====== Fragmento proporcionado

La luz que dejó entrar el pueblo arhuaco

A pesar de que el pensamiento indígena rechaza la intromisión de elementos ajenos a su naturaleza, se aprobó la entrada de paneles solares para la escuela y el centro de salud.

Carolina Gutiérrez Torres
11 de septiembre de 2013 - 10:00 p. m.
a instalación de paneles solares en el pueblo Kantinurwa, ubicado en el corregimiento Bellavista, del municipio de Fundación (Magdalena), beneficia a 169 personas.  / Fotos: Óscar Pérez
a instalación de paneles solares en el pueblo Kantinurwa, ubicado en el corregimiento Bellavista, del municipio de Fundación (Magdalena), beneficia a 169 personas. / Fotos: Óscar Pérez

La escuelita del pueblo Kantinurwa está compuesta por dos salones con pupitres desteñidos, 48 niños indígenas arhuacos —que cursan desde kínder hasta quinto de primaria—, dos profesores y, recientemente, cuatro ventiladores, cuatro lámparas y cuatro computadores (la mitad desconfigurados). Los más pequeños no entienden español y los más grandes, que lo han aprendido en clase, no se atreven a cruzar palabra con los blancos. Están en un rincón aislado de la Sierra Nevada de Santa Marta al que sólo se llega por una trocha estrecha y empinada, luego de una hora y media de recorrido en una camioneta con un motor potente (una Toyota cobra $500.000 por el viaje desde Santa Marta). Una vez allá, si se quiere encontrar señal de celular es necesario caminar hasta dos horas.

============
====== Sección de datos

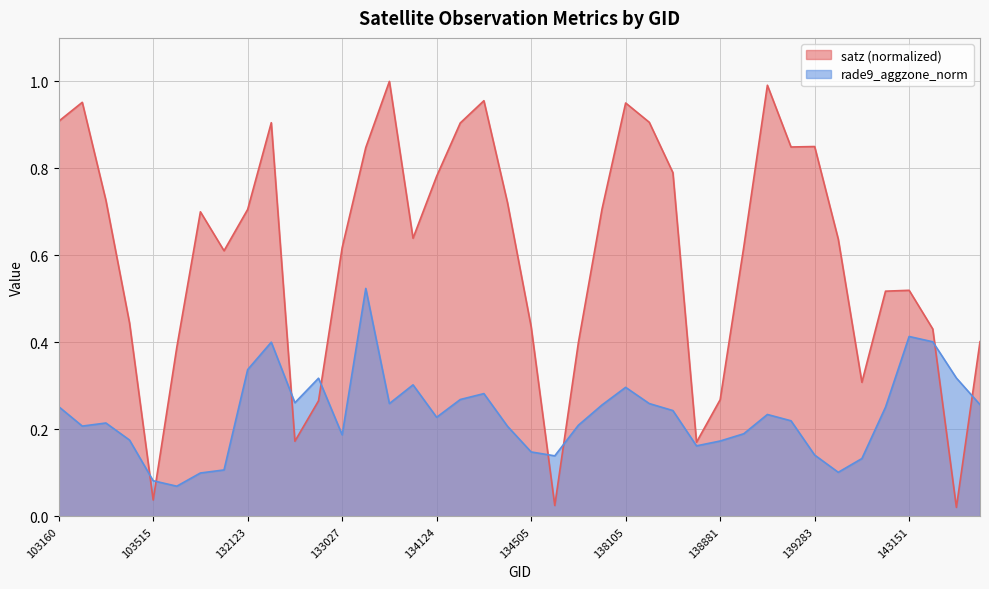

List the labels in order of satz value, largest first.

133392, 139094, 134308, 103270, 138105, 103160, 138282, 132296, 134138, 139283, 139269, 133209, 138296, 134124, 103278, 134322, 138092, 132123, 103752, 133404, 139475, 139080, 133027, 104346, 143151, 140059, 103396, 134505, 143752, 144136, 137903, 103634, 139672, 138881, 132847, 132669, 138688, 103515, 137715, 143943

============

# Tarea
Copia del texto sobre los paneles solares del pueblo arhuaco el pasaje que empieza en "La escuelita del" y termina en "hasta dos horas.". El material es independiente del texto sobre los paneles solares del pueblo arhuaco.

# Solución
La escuelita del pueblo Kantinurwa está compuesta por dos salones con pupitres desteñidos, 48 niños indígenas arhuacos —que cursan desde kínder hasta quinto de primaria—, dos profesores y, recientemente, cuatro ventiladores, cuatro lámparas y cuatro computadores (la mitad desconfigurados). Los más pequeños no entienden español y los más grandes, que lo han aprendido en clase, no se atreven a cruzar palabra con los blancos. Están en un rincón aislado de la Sierra Nevada de Santa Marta al que sólo se llega por una trocha estrecha y empinada, luego de una hora y media de recorrido en una camioneta con un motor potente (una Toyota cobra $500.000 por el viaje desde Santa Marta). Una vez allá, si se quiere encontrar señal de celular es necesario caminar hasta dos horas.